(Items listed in a dataset)
● ● ● ●

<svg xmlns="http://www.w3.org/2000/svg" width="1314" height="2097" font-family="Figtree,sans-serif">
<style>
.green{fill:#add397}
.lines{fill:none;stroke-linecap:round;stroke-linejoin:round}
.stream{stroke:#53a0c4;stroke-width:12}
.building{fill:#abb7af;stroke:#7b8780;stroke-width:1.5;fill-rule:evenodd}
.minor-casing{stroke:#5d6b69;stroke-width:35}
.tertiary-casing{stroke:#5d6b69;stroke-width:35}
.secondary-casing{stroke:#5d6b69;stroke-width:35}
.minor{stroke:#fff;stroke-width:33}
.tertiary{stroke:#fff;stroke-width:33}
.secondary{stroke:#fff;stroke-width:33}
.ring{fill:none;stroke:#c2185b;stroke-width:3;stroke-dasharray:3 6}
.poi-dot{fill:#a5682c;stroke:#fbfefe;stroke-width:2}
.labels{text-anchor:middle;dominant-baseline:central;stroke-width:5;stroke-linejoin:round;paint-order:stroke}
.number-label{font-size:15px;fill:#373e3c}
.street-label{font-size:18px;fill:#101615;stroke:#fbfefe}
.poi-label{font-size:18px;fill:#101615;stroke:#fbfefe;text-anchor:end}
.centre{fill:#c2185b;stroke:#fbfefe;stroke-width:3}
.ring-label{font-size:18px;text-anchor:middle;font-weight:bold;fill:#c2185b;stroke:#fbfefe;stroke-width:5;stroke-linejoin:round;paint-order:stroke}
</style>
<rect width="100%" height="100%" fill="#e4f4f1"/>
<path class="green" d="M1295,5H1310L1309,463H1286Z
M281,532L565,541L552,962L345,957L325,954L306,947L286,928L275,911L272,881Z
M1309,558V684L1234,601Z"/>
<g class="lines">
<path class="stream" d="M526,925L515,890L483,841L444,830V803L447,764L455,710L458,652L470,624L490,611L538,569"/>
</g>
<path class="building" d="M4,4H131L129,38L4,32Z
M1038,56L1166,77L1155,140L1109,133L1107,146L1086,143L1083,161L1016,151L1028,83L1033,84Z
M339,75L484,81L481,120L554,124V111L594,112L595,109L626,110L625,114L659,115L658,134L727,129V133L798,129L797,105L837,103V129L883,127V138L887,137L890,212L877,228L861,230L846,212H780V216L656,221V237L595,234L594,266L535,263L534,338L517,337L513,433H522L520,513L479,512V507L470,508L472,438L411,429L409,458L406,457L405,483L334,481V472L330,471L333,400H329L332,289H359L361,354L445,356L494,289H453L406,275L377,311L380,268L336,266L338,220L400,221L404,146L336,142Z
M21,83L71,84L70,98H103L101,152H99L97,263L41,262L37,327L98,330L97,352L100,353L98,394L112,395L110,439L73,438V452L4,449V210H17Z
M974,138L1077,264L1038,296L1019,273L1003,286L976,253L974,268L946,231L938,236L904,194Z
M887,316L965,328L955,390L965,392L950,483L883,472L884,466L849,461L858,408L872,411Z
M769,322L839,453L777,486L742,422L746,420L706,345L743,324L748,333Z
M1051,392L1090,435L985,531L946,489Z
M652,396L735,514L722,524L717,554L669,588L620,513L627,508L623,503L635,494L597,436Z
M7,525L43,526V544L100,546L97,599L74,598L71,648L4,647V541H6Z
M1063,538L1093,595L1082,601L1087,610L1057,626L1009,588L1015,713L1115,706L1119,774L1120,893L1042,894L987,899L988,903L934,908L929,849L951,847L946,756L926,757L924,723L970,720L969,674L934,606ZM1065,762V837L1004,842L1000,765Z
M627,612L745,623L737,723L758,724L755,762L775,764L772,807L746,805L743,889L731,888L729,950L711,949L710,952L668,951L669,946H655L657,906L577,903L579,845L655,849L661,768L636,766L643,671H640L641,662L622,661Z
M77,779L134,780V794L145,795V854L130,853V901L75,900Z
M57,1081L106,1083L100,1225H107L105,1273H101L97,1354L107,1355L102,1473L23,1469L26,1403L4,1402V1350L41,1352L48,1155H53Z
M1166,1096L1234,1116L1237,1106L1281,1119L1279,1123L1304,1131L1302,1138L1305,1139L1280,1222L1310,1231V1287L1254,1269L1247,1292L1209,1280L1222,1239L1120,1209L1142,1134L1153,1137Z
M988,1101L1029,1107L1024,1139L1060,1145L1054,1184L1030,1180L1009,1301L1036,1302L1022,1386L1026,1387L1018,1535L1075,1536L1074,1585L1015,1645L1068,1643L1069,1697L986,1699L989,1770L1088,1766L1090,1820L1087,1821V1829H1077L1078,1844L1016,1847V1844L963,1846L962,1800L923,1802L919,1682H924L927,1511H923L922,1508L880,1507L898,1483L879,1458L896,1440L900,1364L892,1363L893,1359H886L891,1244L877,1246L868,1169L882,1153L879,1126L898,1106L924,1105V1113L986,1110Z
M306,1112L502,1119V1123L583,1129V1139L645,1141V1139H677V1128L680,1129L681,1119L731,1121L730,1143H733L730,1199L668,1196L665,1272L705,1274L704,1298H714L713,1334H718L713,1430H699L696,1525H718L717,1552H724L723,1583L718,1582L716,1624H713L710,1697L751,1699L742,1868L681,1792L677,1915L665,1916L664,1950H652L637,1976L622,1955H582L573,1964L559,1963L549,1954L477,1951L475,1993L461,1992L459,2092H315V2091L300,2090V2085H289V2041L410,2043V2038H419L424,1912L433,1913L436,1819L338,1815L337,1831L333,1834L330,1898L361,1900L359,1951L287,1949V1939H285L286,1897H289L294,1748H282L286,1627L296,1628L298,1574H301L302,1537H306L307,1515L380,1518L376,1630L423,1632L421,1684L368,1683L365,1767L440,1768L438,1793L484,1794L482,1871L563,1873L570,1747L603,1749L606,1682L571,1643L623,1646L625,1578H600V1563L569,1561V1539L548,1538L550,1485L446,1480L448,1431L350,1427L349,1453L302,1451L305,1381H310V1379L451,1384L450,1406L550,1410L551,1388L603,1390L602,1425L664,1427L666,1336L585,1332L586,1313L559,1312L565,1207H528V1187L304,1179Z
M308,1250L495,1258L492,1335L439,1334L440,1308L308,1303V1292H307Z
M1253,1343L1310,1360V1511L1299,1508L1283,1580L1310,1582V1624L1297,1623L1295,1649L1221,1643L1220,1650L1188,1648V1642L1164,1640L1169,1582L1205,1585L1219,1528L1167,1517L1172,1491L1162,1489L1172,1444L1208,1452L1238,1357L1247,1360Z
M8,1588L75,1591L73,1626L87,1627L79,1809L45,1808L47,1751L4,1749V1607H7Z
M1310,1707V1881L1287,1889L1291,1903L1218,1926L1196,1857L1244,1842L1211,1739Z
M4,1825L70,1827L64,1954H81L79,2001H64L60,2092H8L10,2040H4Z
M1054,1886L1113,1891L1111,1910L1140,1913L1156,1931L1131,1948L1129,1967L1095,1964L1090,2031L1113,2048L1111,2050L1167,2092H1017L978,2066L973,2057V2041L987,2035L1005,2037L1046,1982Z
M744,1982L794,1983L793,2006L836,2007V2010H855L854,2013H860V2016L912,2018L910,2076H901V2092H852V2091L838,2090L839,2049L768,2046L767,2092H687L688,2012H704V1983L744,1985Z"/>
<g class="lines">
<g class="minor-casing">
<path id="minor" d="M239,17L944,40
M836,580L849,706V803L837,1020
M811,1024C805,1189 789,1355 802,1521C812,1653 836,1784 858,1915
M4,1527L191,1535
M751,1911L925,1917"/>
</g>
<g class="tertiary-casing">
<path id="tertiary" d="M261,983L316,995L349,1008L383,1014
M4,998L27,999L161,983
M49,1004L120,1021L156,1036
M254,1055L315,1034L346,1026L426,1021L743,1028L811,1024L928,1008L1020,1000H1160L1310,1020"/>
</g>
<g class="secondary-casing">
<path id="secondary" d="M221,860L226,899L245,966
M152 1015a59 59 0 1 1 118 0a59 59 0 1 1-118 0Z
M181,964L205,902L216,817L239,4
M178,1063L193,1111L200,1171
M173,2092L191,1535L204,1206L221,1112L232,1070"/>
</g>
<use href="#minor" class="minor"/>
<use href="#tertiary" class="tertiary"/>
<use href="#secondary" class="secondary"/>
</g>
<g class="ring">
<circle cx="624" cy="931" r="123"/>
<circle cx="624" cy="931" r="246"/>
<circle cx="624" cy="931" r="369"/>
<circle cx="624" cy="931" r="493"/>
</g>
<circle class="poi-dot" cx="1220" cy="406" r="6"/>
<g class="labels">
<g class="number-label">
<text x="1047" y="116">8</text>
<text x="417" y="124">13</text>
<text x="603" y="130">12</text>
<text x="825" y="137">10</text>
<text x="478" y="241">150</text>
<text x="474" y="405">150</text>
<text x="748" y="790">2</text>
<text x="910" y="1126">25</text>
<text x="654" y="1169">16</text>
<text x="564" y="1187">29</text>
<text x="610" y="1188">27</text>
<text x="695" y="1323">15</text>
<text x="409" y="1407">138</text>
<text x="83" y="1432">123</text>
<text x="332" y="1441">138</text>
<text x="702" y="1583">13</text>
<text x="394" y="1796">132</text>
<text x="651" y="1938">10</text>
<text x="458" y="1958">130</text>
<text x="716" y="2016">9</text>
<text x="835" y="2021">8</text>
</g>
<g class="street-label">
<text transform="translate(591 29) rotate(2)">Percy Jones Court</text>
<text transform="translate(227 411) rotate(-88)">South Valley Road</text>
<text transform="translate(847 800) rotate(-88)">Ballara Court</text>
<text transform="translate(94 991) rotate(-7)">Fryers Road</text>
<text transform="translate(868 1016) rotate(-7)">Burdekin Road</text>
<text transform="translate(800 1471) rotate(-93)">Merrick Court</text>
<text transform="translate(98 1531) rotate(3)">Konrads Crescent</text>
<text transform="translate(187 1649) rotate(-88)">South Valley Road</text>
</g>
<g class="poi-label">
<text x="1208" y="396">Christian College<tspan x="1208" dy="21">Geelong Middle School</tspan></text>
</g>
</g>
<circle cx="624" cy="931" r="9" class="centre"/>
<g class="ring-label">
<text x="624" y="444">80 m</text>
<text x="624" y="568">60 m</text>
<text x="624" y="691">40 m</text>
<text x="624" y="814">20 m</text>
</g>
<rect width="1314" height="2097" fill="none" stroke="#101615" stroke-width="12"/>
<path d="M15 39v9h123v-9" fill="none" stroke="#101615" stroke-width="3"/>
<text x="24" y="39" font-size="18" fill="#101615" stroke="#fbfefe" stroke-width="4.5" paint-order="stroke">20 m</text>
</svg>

● ● ● ●

Your instructions
Within the records, on how many lines does the word "labels" appear? Provide the number alone.

Response area
2